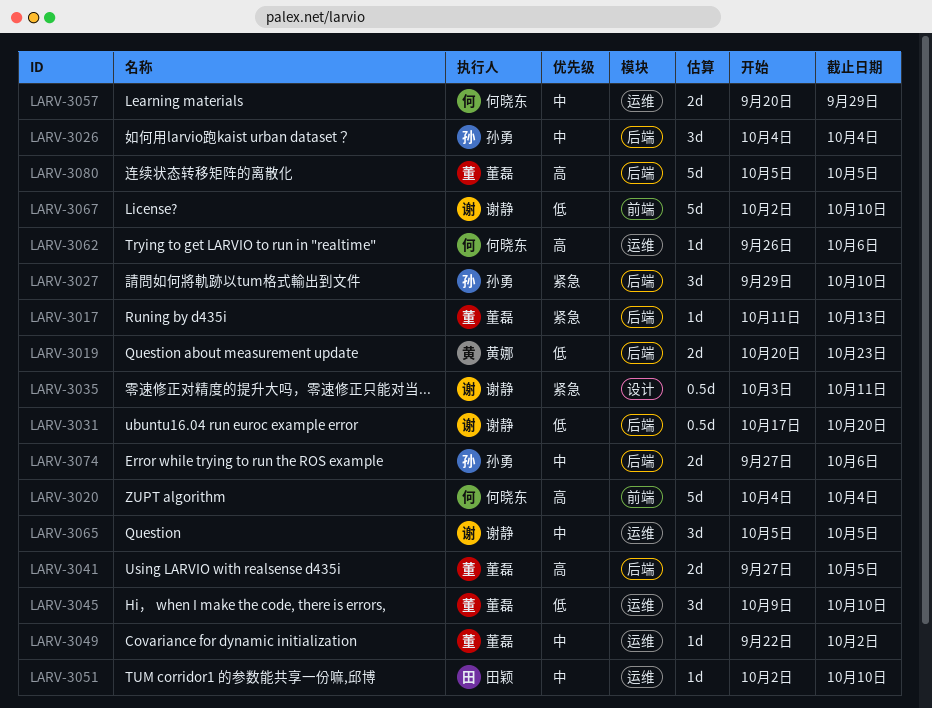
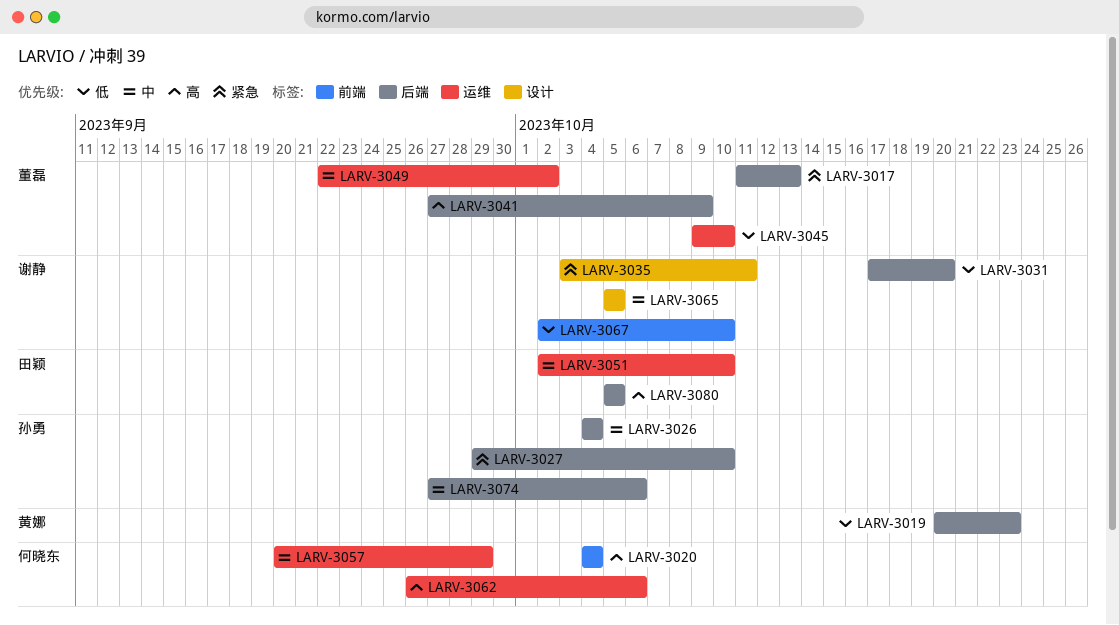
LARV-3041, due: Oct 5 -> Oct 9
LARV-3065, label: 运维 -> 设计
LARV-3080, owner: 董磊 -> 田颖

* * *

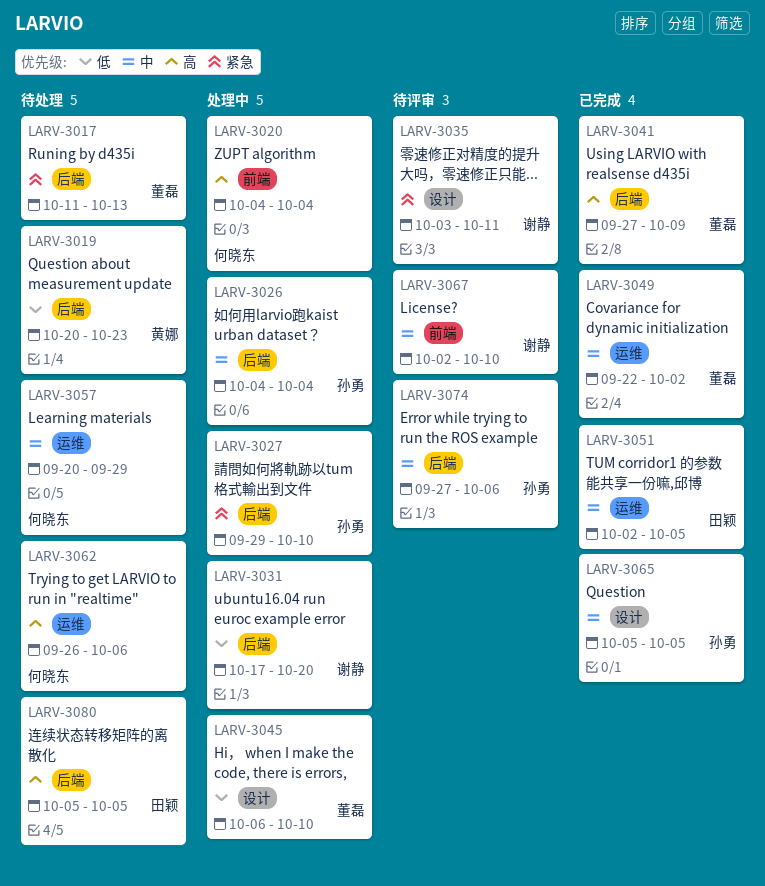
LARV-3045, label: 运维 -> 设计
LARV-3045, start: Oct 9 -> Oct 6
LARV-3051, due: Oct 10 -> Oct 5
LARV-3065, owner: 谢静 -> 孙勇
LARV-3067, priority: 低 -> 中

● **YOUR TASK**:
Give only the lines from the one holding "LARV-3045, label: 运维 -> 设计" through the one holding "LARV-3067, priority: 低 -> 中", each restated exactly as it appears above.

● **ANSWER FOR THE TASK**:
LARV-3045, label: 运维 -> 设计
LARV-3045, start: Oct 9 -> Oct 6
LARV-3051, due: Oct 10 -> Oct 5
LARV-3065, owner: 谢静 -> 孙勇
LARV-3067, priority: 低 -> 中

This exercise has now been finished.